▶ [Written task]
Count the lines in the records below that contain the string "values", matching case exactly, and reply with the number alone.

▶ [Chart interpretation exercises]
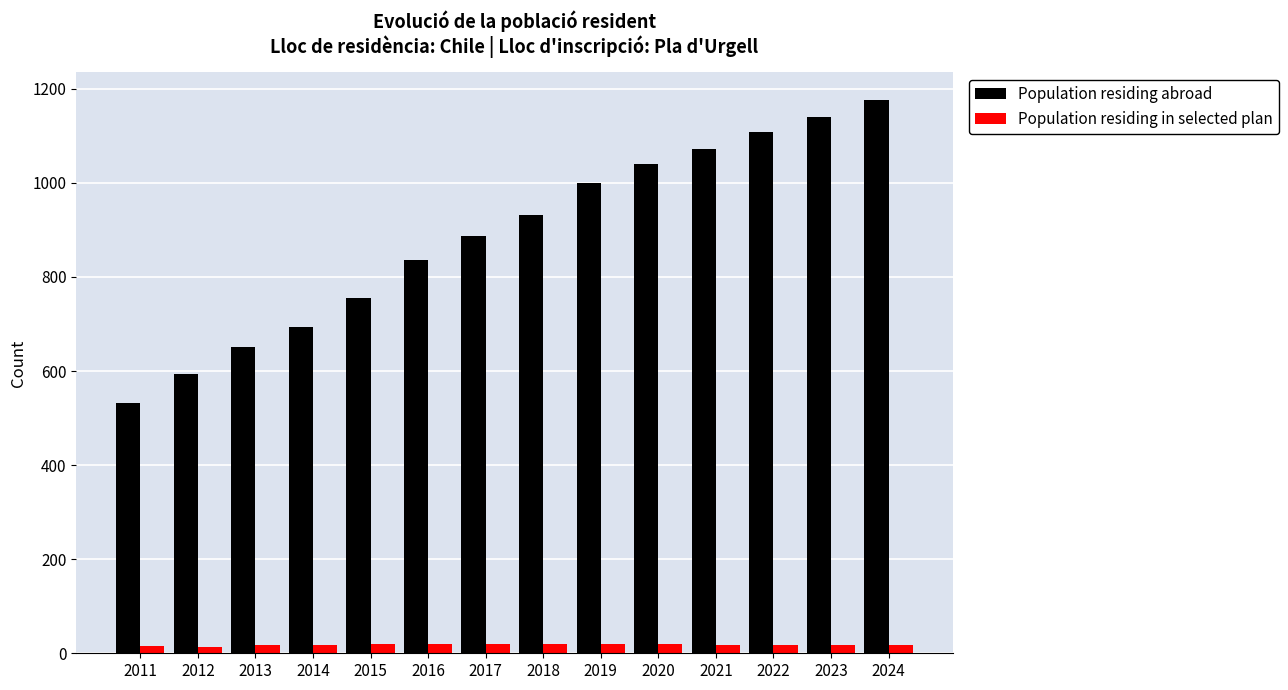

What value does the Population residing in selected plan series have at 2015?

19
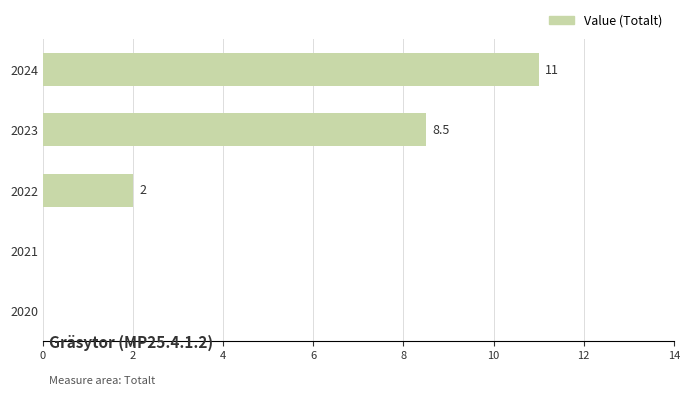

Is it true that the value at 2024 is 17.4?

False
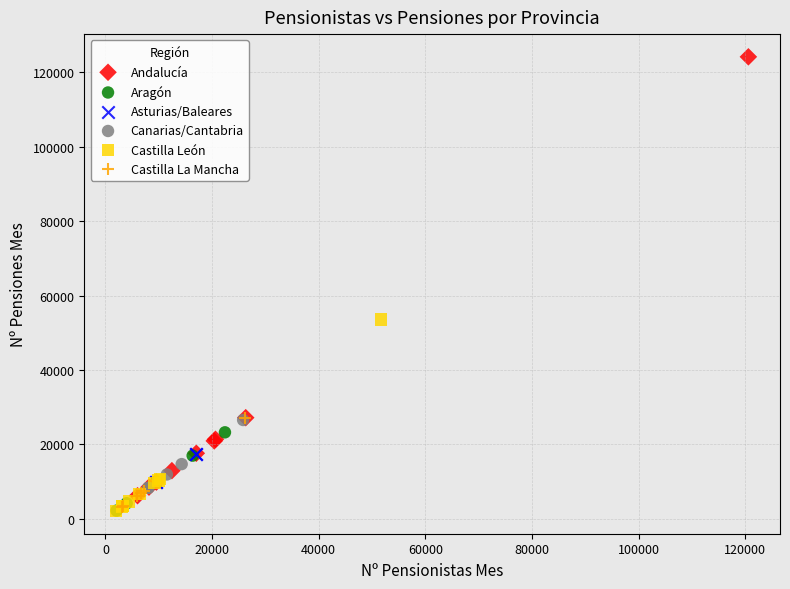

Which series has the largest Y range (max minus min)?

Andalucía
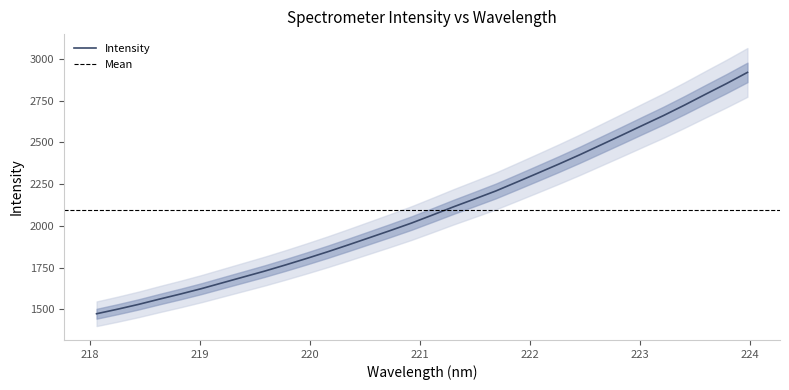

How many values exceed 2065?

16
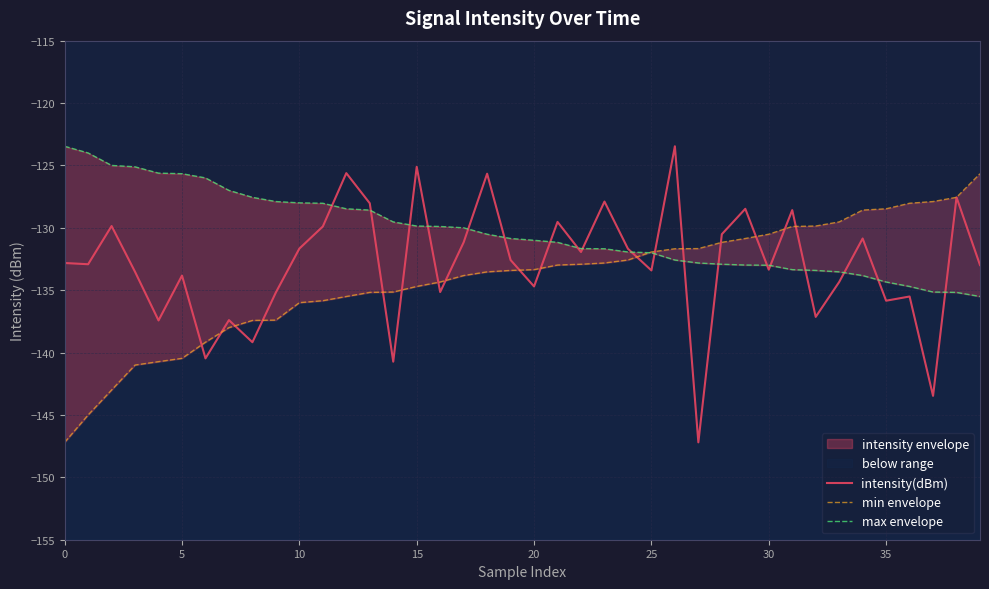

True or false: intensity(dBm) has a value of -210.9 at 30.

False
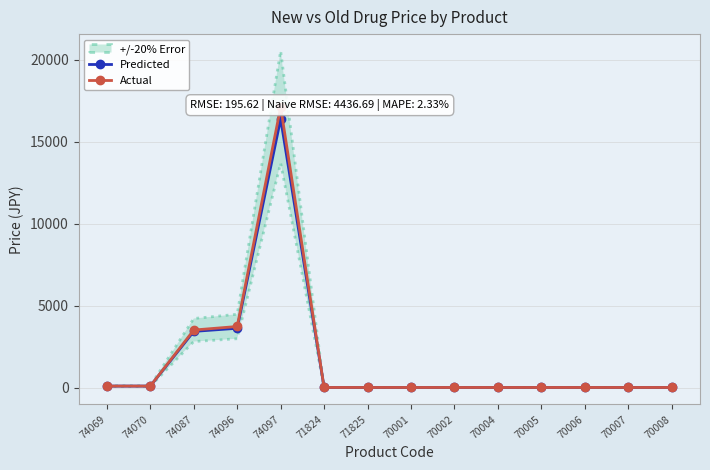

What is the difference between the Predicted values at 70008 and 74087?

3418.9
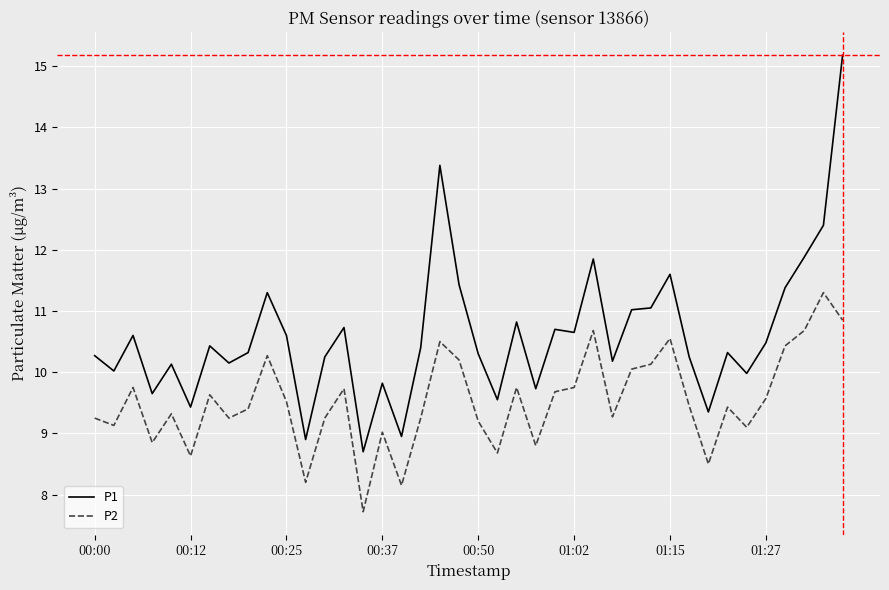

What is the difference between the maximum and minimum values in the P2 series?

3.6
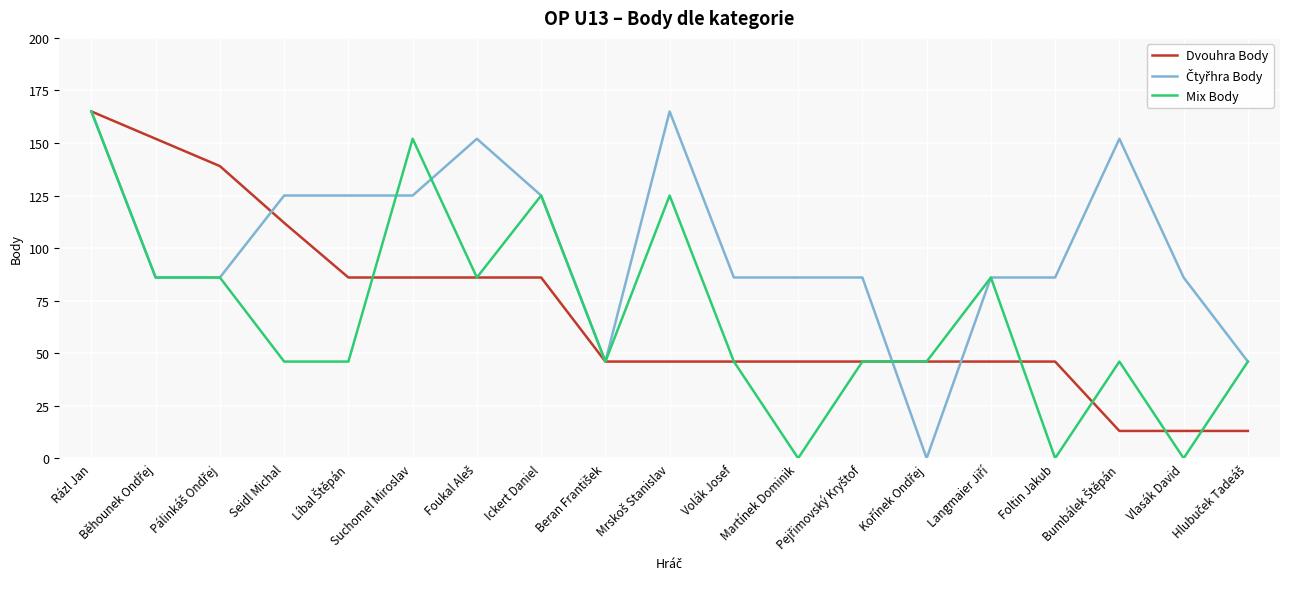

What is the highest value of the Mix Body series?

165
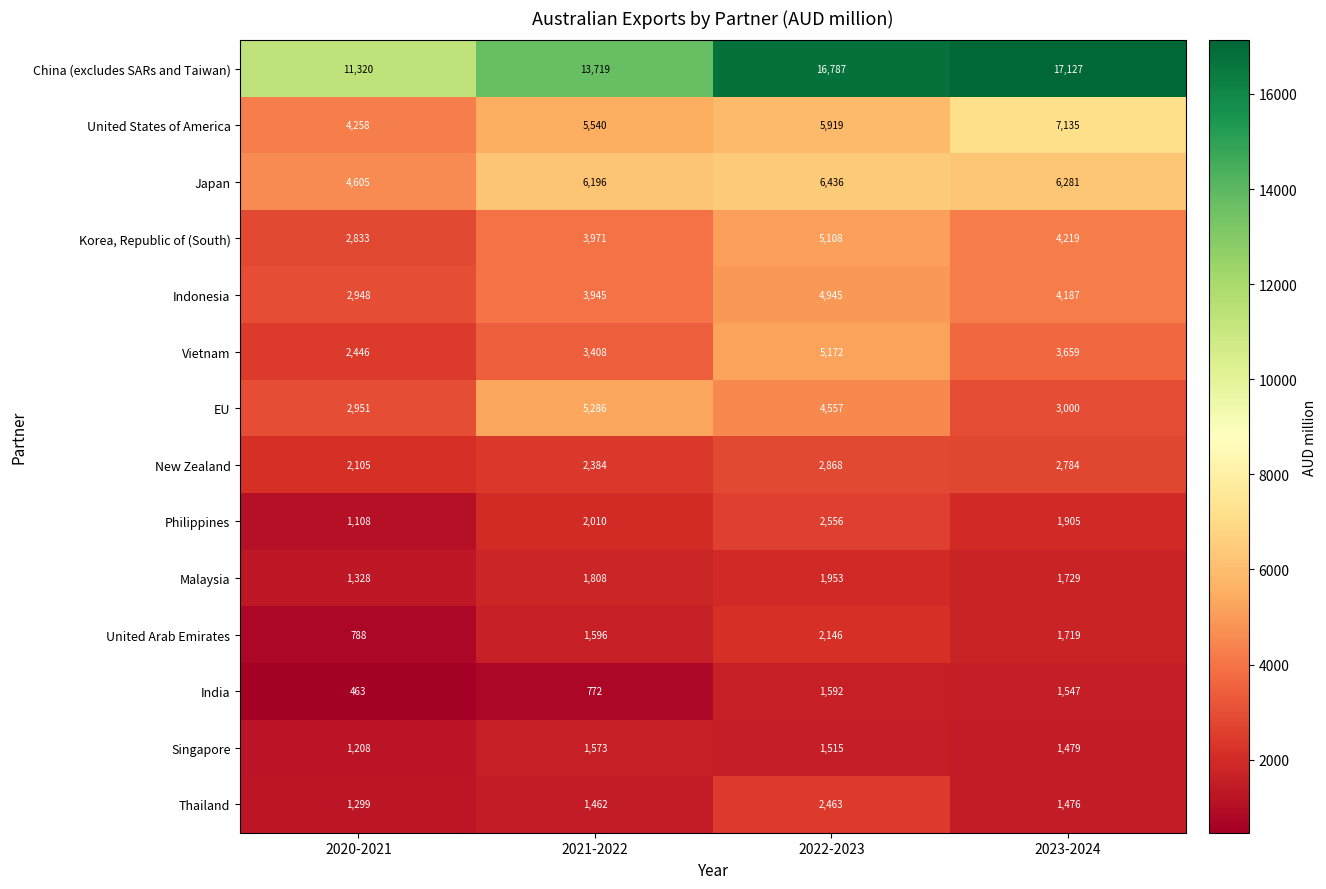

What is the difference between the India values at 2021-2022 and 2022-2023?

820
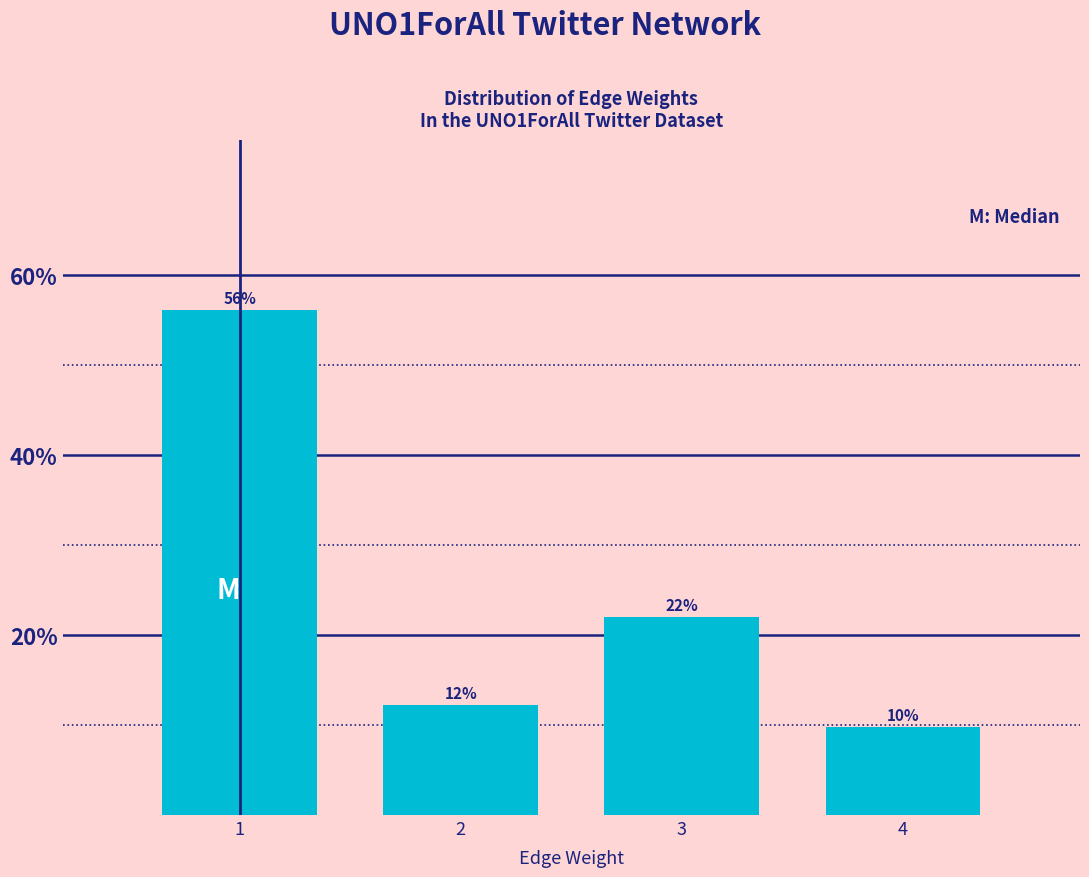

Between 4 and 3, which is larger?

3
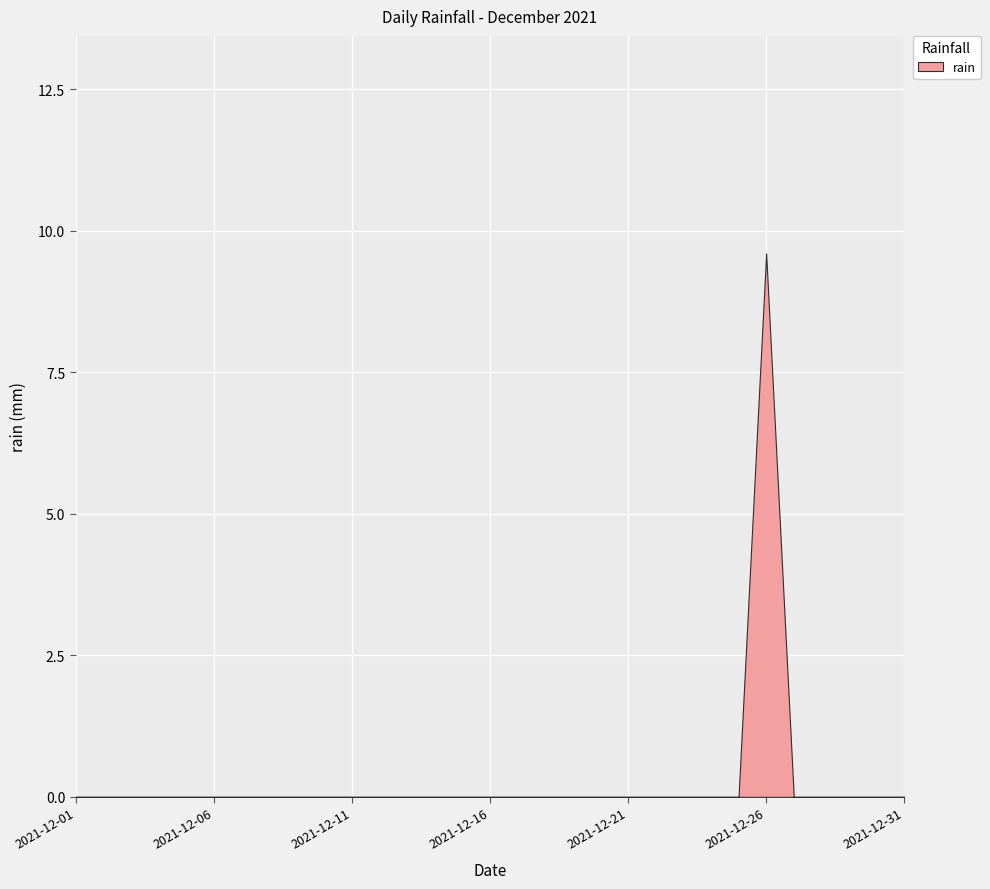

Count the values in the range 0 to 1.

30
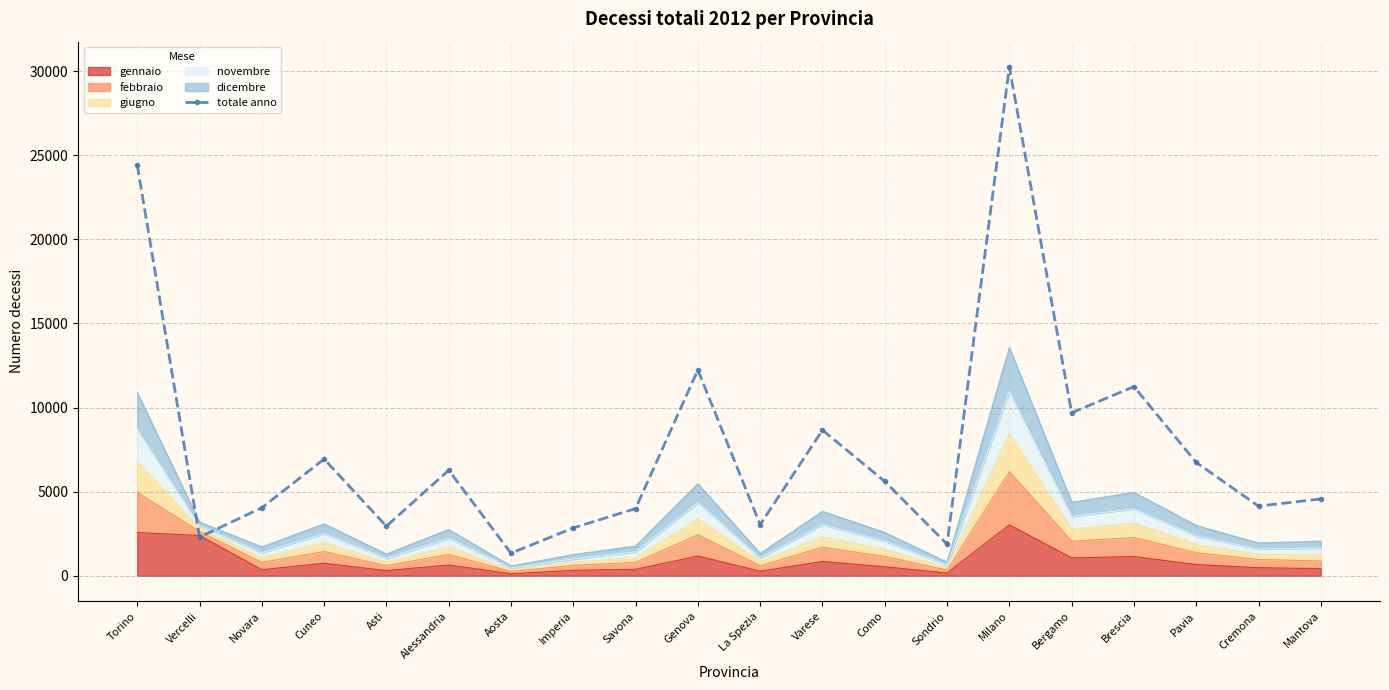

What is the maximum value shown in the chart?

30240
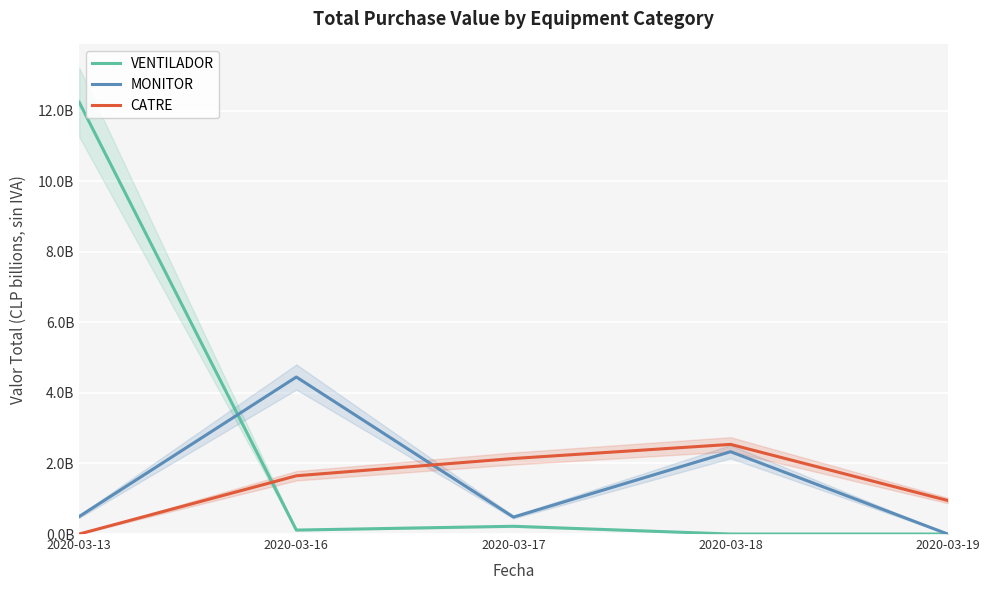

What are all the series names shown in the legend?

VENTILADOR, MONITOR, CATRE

▶ [Finished task]
5